Iron County to tap its budget reserves
CRYSTAL FALLS — The Iron County Board has approved a $5.8 million budget for 2020 that will require dipping into its reserve funds.
The need to shift an estimated $204,128 from the fund balance primarily is due to accelerated payments for Michigan’s Municipal Employees’ Retirement System, or MERS, for the next four years, county officials explained.
The county’s share of property tax bills will remain 6.43 mills, or $6.43 per $1,000 of taxable property value, Iron County Treasurer Melanie Camps said. It should generate an estimated $3,309,523 in revenue.
“It’s going to be a tight budget,” Camps said, adding this will be one of the deeper dives into reserves she’s seen in her 16 years at the treasurer’s office.
The need to turn to reserves led the board Dec. 19 to turn down a push for additional money for the Michigan State University Extension’s local 4-H program and the Iron County Economic Chamber Alliance.
After several people pleaded with the board to restore cuts to both agencies, Board Vice-Chairman Mike Stafford said he’d found a double charge in the budget that seemed to require taking $60,000 less from the fund balance.
He proposed $40,000 of that be used to raise the 4-H allocation from $15,000 to $25,000, the Iron County Economic Chamber Alliance amount from $10,000 to $35,000, plus increase payment for Western Upper Peninsula Planning and Development Region membership from $2,500 to $7,500.
The spending still would be $20,000 less than the board already had been willing to approve coming into the Dec. 19 budget hearing, Stafford pointed out.
But board members who had backed the cuts in earlier meetings balked at the move, citing the still-slim margins in the budget.

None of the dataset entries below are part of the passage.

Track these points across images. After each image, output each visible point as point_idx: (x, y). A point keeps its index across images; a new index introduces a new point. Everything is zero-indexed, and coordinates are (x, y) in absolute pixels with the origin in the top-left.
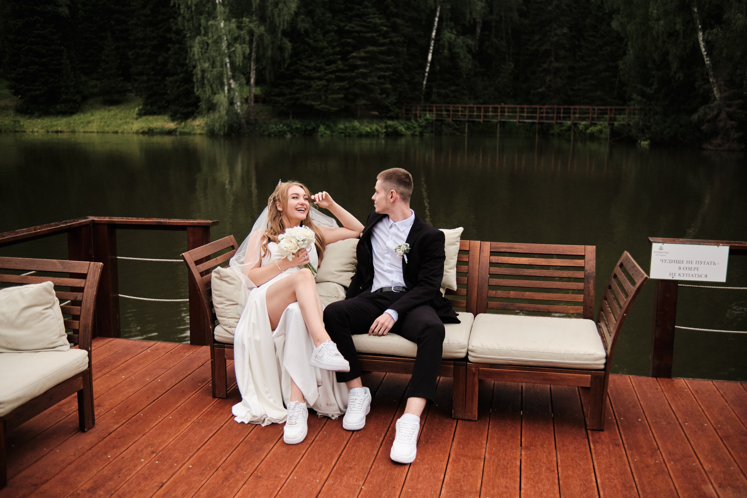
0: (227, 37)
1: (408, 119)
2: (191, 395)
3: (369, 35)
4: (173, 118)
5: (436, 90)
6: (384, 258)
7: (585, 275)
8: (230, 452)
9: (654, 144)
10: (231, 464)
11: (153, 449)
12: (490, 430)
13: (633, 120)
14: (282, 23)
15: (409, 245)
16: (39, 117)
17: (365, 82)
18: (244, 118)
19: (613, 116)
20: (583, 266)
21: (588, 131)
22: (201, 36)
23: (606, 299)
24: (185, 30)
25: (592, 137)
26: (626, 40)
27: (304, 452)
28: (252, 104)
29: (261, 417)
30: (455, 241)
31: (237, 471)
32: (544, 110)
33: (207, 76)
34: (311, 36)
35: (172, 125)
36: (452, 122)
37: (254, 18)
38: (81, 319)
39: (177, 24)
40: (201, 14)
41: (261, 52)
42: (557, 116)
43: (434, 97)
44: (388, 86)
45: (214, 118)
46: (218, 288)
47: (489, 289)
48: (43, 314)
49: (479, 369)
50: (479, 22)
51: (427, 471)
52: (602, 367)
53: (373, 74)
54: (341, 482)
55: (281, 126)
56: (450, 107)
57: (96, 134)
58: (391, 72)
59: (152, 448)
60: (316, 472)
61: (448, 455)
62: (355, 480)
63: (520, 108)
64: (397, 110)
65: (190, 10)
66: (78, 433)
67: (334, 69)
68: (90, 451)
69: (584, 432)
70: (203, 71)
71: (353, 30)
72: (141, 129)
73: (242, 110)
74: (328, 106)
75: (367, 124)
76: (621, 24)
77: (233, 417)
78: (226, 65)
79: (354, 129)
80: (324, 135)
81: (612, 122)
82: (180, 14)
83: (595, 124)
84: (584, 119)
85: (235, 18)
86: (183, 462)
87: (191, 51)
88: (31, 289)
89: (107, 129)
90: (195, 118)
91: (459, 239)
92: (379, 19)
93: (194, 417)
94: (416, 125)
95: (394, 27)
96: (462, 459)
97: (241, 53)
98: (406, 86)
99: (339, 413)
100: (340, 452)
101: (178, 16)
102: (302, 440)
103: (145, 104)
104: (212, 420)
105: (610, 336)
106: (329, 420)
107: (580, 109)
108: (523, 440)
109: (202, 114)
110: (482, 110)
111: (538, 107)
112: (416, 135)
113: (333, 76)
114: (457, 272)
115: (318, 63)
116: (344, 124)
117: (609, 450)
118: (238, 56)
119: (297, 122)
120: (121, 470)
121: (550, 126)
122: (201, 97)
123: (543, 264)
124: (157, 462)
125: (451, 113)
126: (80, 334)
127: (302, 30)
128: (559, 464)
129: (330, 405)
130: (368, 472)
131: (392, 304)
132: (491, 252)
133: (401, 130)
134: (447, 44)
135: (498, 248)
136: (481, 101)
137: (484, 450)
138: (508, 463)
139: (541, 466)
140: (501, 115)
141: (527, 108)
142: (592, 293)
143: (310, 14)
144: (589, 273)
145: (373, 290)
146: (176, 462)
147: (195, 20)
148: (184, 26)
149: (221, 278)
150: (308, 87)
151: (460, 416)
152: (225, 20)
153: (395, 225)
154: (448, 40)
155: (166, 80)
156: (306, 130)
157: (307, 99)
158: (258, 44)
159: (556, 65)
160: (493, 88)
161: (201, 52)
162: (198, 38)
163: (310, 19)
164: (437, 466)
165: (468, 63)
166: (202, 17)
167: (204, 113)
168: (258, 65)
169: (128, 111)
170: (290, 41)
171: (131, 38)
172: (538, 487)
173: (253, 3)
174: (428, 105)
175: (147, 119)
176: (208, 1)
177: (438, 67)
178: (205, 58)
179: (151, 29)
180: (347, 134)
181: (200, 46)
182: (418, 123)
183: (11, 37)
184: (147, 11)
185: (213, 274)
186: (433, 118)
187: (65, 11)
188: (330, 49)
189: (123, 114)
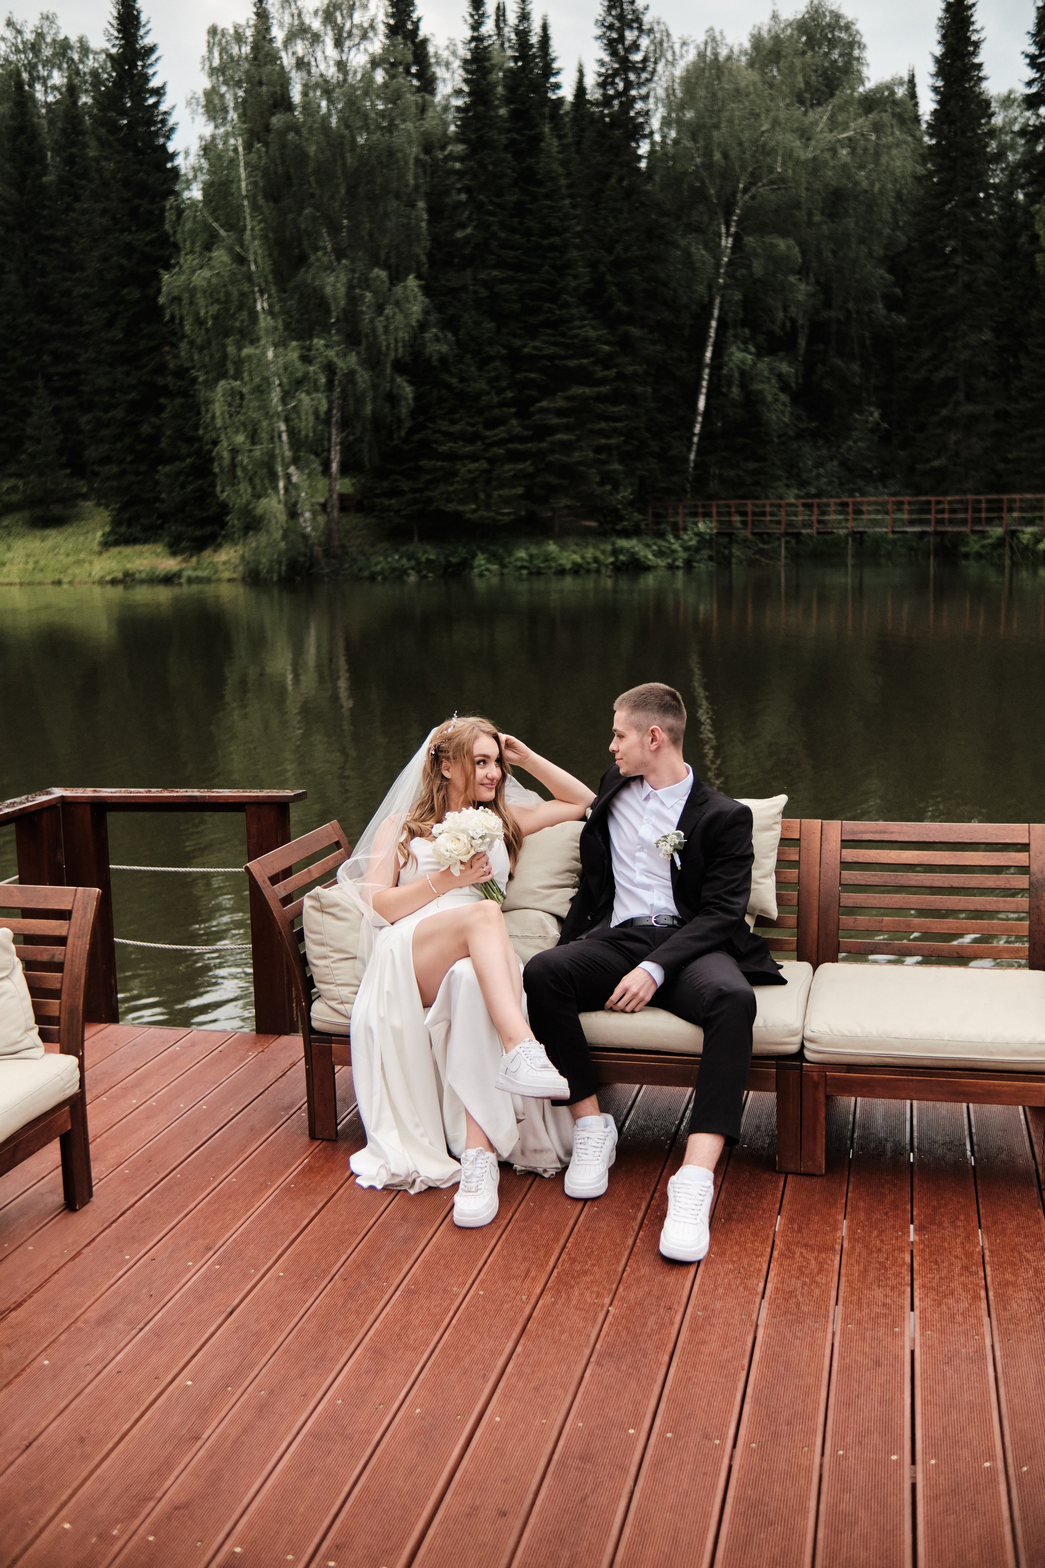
0: (281, 380)
1: (661, 535)
2: (267, 1135)
3: (573, 363)
4: (174, 550)
5: (717, 471)
6: (634, 859)
7: (1031, 884)
8: (354, 1245)
10: (358, 1267)
11: (207, 1241)
12: (850, 1195)
14: (392, 346)
15: (682, 834)
17: (568, 460)
18: (320, 545)
20: (1027, 864)
21: (1041, 546)
22: (227, 379)
24: (193, 368)
27: (494, 1241)
28: (336, 514)
29: (408, 1176)
30: (771, 822)
31: (369, 1281)
32: (947, 506)
33: (242, 462)
34: (453, 370)
35: (171, 564)
36: (750, 537)
37: (335, 338)
38: (64, 997)
39: (177, 357)
40: (227, 334)
41: (351, 408)
42: (974, 518)
43: (714, 485)
44: (618, 467)
45: (257, 548)
46: (317, 928)
47: (841, 914)
49: (826, 1074)
50: (802, 326)
51: (731, 1276)
53: (583, 444)
54: (569, 1299)
55: (397, 557)
56: (746, 505)
58: (623, 439)
59: (204, 1239)
60: (520, 1280)
61: (771, 1244)
62: (594, 1296)
63: (895, 503)
64: (637, 516)
65: (203, 327)
66: (63, 1214)
67: (503, 435)
68: (90, 1248)
69: (1036, 1195)
70: (234, 452)
71: (540, 353)
72: (109, 573)
73: (314, 529)
74: (492, 514)
75: (573, 547)
77: (353, 1177)
78: (280, 437)
79: (547, 558)
80: (486, 573)
82: (184, 336)
84: (1031, 522)
85: (297, 340)
86: (266, 1266)
87: (207, 411)
89: (39, 576)
90: (218, 547)
91: (779, 818)
92: (594, 328)
93: (278, 1178)
94: (677, 546)
95: (626, 345)
96: (798, 1251)
97: (311, 410)
98: (653, 466)
99: (559, 1165)
100: (562, 1242)
101: (180, 340)
102: (490, 1218)
103: (116, 523)
104: (314, 1184)
106: (538, 1179)
107: (1021, 500)
108: (915, 1213)
109: (233, 539)
110: (816, 510)
111: (933, 499)
112: (678, 568)
113: (502, 451)
114: (777, 882)
115: (469, 424)
116: (527, 549)
118: (303, 416)
119: (428, 548)
120: (152, 1282)
121: (960, 538)
122: (231, 505)
123: (947, 863)
124: (217, 1266)
125: (751, 518)
126: (62, 1023)
127: (435, 357)
128: (987, 1259)
129: (542, 1151)
130: (618, 1279)
131: (651, 951)
132: (842, 841)
133: (646, 557)
134: (736, 375)
135: (856, 833)
136: (813, 490)
137: (839, 1234)
138: (887, 1259)
139: (951, 1264)
140: (855, 520)
141: (910, 503)
143: (450, 324)
144: (1038, 880)
145: (615, 922)
146: (253, 1266)
147: (214, 346)
148: (192, 360)
149: (322, 910)
150: (450, 476)
151: (792, 1166)
152: (276, 346)
153: (656, 795)
154: (738, 367)
155: (157, 472)
156: (449, 565)
157: (449, 500)
158: (343, 391)
159: (967, 409)
160: (835, 463)
161: (229, 412)
162: (222, 383)
163: (450, 335)
164: (750, 1265)
165: (783, 412)
166: (230, 340)
167: (236, 536)
168: (344, 434)
169: (82, 538)
170: (409, 382)
171: (85, 389)
172: (947, 1304)
173: (333, 308)
174: (699, 503)
175: (120, 553)
176: (241, 307)
177: (720, 424)
178: (237, 424)
179: (126, 368)
180: (534, 569)
181: (225, 401)
182: (680, 542)
184: (117, 333)
185: (307, 901)
186: (712, 529)
188: (494, 393)
189: (71, 545)
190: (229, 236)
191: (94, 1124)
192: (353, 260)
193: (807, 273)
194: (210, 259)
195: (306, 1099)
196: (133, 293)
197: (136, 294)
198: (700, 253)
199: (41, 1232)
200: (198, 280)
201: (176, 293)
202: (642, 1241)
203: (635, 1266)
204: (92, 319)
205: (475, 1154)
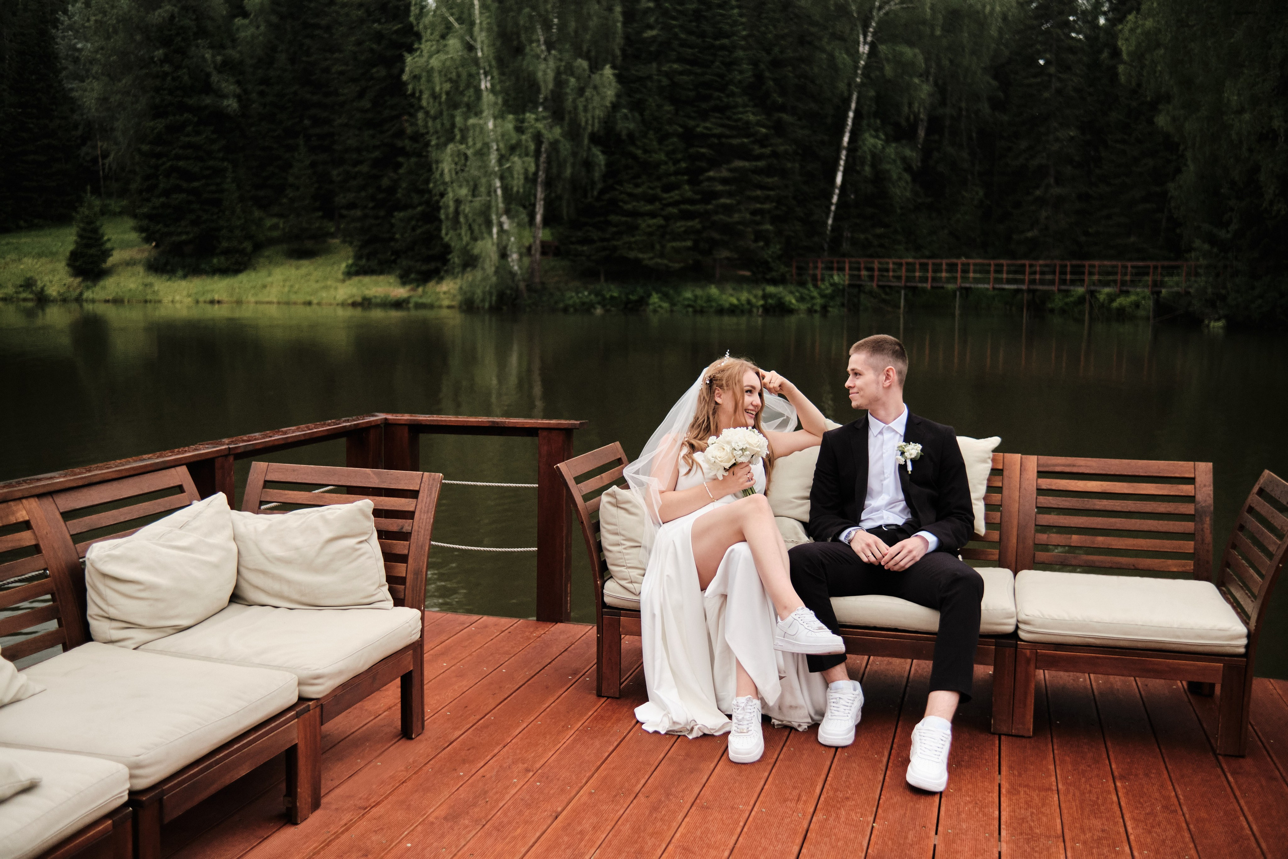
0: (497, 145)
1: (802, 284)
2: (561, 693)
3: (735, 141)
4: (404, 280)
5: (849, 235)
7: (1196, 510)
8: (649, 773)
9: (1232, 327)
10: (656, 788)
11: (526, 765)
12: (1055, 751)
13: (1196, 285)
14: (590, 122)
16: (185, 277)
17: (727, 219)
18: (524, 280)
19: (1159, 278)
20: (1193, 494)
21: (1115, 305)
22: (455, 143)
23: (1234, 547)
24: (427, 133)
25: (1122, 315)
26: (1182, 147)
27: (766, 774)
28: (538, 256)
29: (687, 724)
31: (667, 798)
32: (1038, 269)
33: (464, 209)
34: (639, 143)
35: (401, 292)
36: (876, 289)
37: (542, 114)
38: (410, 560)
39: (414, 124)
40: (456, 106)
41: (554, 171)
42: (1060, 279)
43: (846, 247)
44: (768, 227)
45: (473, 280)
46: (612, 521)
47: (1037, 531)
48: (357, 550)
49: (1037, 652)
50: (922, 120)
51: (970, 806)
52: (1242, 650)
53: (742, 207)
54: (838, 817)
55: (586, 293)
56: (873, 262)
57: (275, 306)
58: (774, 204)
59: (523, 764)
60: (794, 802)
61: (998, 784)
62: (859, 815)
63: (995, 265)
64: (783, 269)
65: (437, 101)
66: (402, 741)
67: (677, 198)
68: (428, 766)
69: (1213, 759)
70: (458, 202)
71: (709, 132)
72: (350, 298)
73: (520, 268)
74: (665, 262)
75: (731, 291)
76: (1174, 119)
77: (638, 724)
78: (495, 191)
79: (709, 299)
80: (659, 309)
81: (1157, 289)
82: (421, 108)
83: (1127, 293)
84: (1107, 284)
85: (513, 113)
86: (580, 785)
87: (437, 168)
88: (339, 512)
89: (294, 298)
90: (441, 279)
92: (753, 114)
93: (576, 723)
94: (815, 294)
95: (779, 128)
96: (1022, 790)
97: (522, 171)
98: (798, 228)
99: (811, 721)
100: (823, 776)
101: (417, 111)
102: (758, 758)
103: (358, 257)
104: (607, 728)
105: (1253, 602)
106: (793, 731)
107: (1100, 266)
108: (1113, 766)
109: (453, 274)
110: (930, 268)
111: (1027, 262)
112: (816, 311)
113: (675, 211)
115: (650, 188)
116: (693, 291)
117: (1261, 785)
118: (516, 176)
119: (612, 287)
120: (486, 792)
121: (1048, 296)
122: (453, 244)
123: (1126, 491)
124: (538, 784)
125: (876, 273)
126: (408, 584)
127: (624, 133)
128: (1182, 802)
129: (796, 708)
130: (876, 803)
132: (1038, 472)
133: (790, 302)
134: (869, 157)
135: (1050, 466)
136: (927, 252)
137: (1054, 779)
138: (1098, 798)
139: (1153, 804)
140: (962, 278)
141: (1008, 265)
142: (1209, 538)
143: (638, 106)
144: (1202, 507)
146: (568, 784)
147: (445, 116)
148: (427, 127)
149: (617, 505)
150: (632, 229)
151: (1004, 729)
152: (495, 118)
154: (870, 150)
155: (393, 216)
156: (629, 302)
157: (630, 249)
158: (548, 157)
159: (1057, 191)
160: (946, 231)
161: (455, 170)
162: (451, 146)
163: (637, 115)
164: (984, 798)
165: (905, 189)
166: (458, 113)
167: (456, 271)
168: (547, 192)
169: (329, 269)
170: (602, 152)
171: (338, 147)
172: (1156, 832)
173: (542, 88)
174: (835, 259)
175: (360, 281)
176: (468, 86)
177: (852, 197)
178: (461, 179)
179: (371, 132)
180: (698, 308)
181: (453, 161)
182: (818, 290)
183: (145, 148)
184: (366, 104)
185: (604, 498)
186: (844, 281)
187: (231, 104)
188: (670, 164)
189: (320, 273)
190: (461, 28)
192: (560, 51)
193: (927, 77)
194: (445, 46)
195: (596, 661)
196: (380, 72)
197: (383, 73)
198: (843, 57)
199: (385, 753)
200: (435, 62)
201: (417, 72)
202: (890, 778)
203: (888, 795)
204: (346, 91)
205: (745, 701)
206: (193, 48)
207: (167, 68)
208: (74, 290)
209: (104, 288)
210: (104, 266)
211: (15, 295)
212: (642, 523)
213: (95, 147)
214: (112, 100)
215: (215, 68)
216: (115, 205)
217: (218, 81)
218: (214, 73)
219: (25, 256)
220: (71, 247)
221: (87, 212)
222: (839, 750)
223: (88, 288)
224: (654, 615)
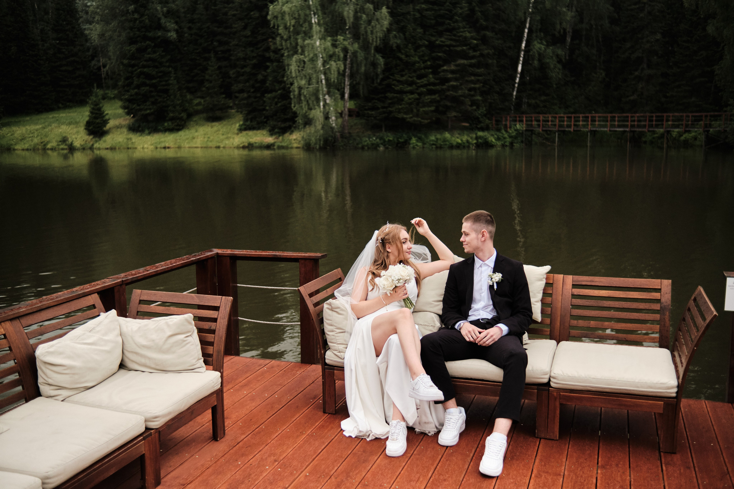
0: (322, 55)
1: (499, 130)
2: (304, 410)
3: (459, 49)
4: (272, 133)
5: (526, 101)
7: (661, 307)
8: (341, 463)
10: (342, 472)
11: (275, 458)
12: (569, 450)
13: (730, 126)
14: (375, 40)
16: (149, 134)
17: (455, 94)
18: (339, 132)
19: (708, 122)
20: (659, 298)
21: (682, 138)
22: (298, 55)
23: (680, 330)
24: (282, 49)
25: (686, 144)
26: (722, 44)
27: (404, 464)
28: (347, 118)
29: (367, 432)
31: (347, 479)
32: (636, 119)
33: (304, 93)
34: (403, 51)
35: (270, 140)
36: (542, 132)
37: (348, 36)
38: (215, 345)
39: (275, 43)
40: (298, 33)
41: (355, 69)
42: (649, 124)
43: (524, 107)
44: (479, 98)
45: (310, 133)
46: (329, 318)
47: (571, 319)
48: (185, 341)
49: (560, 394)
50: (569, 32)
51: (512, 485)
52: (674, 395)
53: (463, 87)
55: (374, 138)
56: (540, 117)
57: (199, 149)
58: (482, 85)
59: (274, 456)
60: (415, 483)
61: (531, 471)
63: (611, 117)
64: (487, 121)
65: (288, 30)
66: (212, 442)
67: (426, 82)
68: (223, 458)
69: (657, 454)
70: (300, 88)
71: (443, 44)
72: (241, 144)
73: (336, 125)
74: (419, 119)
75: (457, 136)
76: (717, 28)
78: (321, 81)
79: (445, 140)
80: (416, 147)
81: (707, 129)
82: (279, 34)
83: (689, 132)
84: (677, 126)
85: (331, 36)
86: (301, 470)
87: (288, 69)
88: (175, 320)
89: (210, 144)
90: (292, 132)
92: (469, 32)
93: (308, 430)
94: (506, 135)
95: (484, 40)
96: (543, 475)
97: (336, 70)
98: (496, 98)
99: (436, 430)
100: (435, 465)
101: (277, 36)
102: (401, 454)
103: (246, 120)
104: (324, 434)
105: (682, 366)
106: (426, 436)
107: (673, 116)
108: (599, 460)
109: (298, 129)
110: (573, 119)
111: (630, 115)
112: (506, 146)
113: (425, 90)
114: (542, 305)
115: (410, 77)
116: (435, 136)
117: (680, 472)
118: (332, 72)
119: (389, 134)
120: (250, 475)
121: (642, 134)
122: (298, 112)
123: (622, 296)
124: (279, 469)
125: (541, 123)
126: (214, 357)
127: (394, 46)
128: (632, 483)
129: (428, 423)
130: (460, 483)
132: (573, 285)
133: (492, 141)
134: (537, 55)
135: (580, 281)
136: (572, 110)
137: (563, 468)
138: (585, 481)
139: (615, 485)
140: (591, 124)
141: (618, 117)
142: (668, 323)
143: (402, 30)
144: (664, 306)
146: (295, 470)
147: (292, 39)
148: (282, 46)
149: (332, 310)
150: (400, 101)
151: (543, 435)
152: (321, 39)
154: (537, 51)
155: (265, 97)
156: (399, 143)
157: (399, 112)
158: (351, 60)
159: (648, 72)
160: (583, 97)
161: (298, 70)
162: (295, 56)
163: (401, 35)
164: (521, 480)
165: (558, 73)
166: (299, 37)
167: (300, 127)
168: (352, 80)
169: (229, 127)
170: (382, 57)
171: (233, 58)
173: (347, 22)
174: (517, 116)
175: (247, 134)
176: (305, 21)
177: (528, 78)
178: (302, 75)
179: (251, 49)
180: (439, 145)
181: (297, 64)
182: (508, 134)
183: (126, 61)
184: (248, 33)
185: (325, 306)
186: (523, 128)
187: (173, 35)
188: (421, 63)
189: (224, 130)
191: (227, 401)
193: (572, 7)
195: (322, 395)
196: (255, 14)
197: (257, 15)
199: (202, 450)
200: (286, 8)
201: (275, 14)
202: (472, 467)
203: (468, 478)
204: (236, 26)
205: (396, 423)
206: (150, 4)
207: (136, 16)
208: (89, 142)
209: (105, 141)
210: (105, 129)
211: (57, 147)
212: (346, 319)
213: (99, 61)
214: (106, 35)
215: (163, 15)
216: (111, 93)
217: (165, 22)
218: (163, 17)
219: (62, 124)
220: (87, 119)
221: (94, 99)
222: (448, 448)
223: (96, 141)
224: (351, 370)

“I’m not comfortable with these numbers, I guess,” Commissioner Tim Aho said, noting they’d only had a few minutes to digest the new numbers. He later commented, “They (the figures) were just thrown at us.”
Aho was joined by Ray Coates and Sharon Leonoff in opposing the additional funding, while Stafford and Board Chairwoman Patti Peretto supported the transfer.
“Unbelievable,” a person in the audience grumbled in response.
“You’re cutting (for) the kids, you’re cutting planning, you’re cutting economic development,” Peretto said.
But Aho insisted he’d been assured by the MSU Extension that 4-H will continue and remain “viable.” He characterized the complaints about the cuts as overblown and “misinformation.”
Deb Divosky, Iron County’s 4-H program coordinator, called the refusal to restore the funding “sad, very sad.”
The final vote to approve the budget split along the same 3-2 lines, as did the proposed contract with the Northwoods Animal Shelter and the ICECA.
In other funding moves, the board earlier in the month authorized putting a new four-year tax levy of .075 mill, or 7.5 cents per $1,000 of taxable property value, for county veterans services on the March 10 ballot. If approved, the tax would generate an estimated $38,938 in the first year in 2020.
However, a proposed four-year county 911 central dispatch services tax levy of .25 mill, or 25 cents per $1,000 of taxable property value, has been postponed to gather more information. That levy would have raised an estimated $129,795 in the first year.
The board will be in session at 9 a.m. Monday to make any final year-end budget amendments, then again at 10 a.m. Thursday for its reorganizational meeting.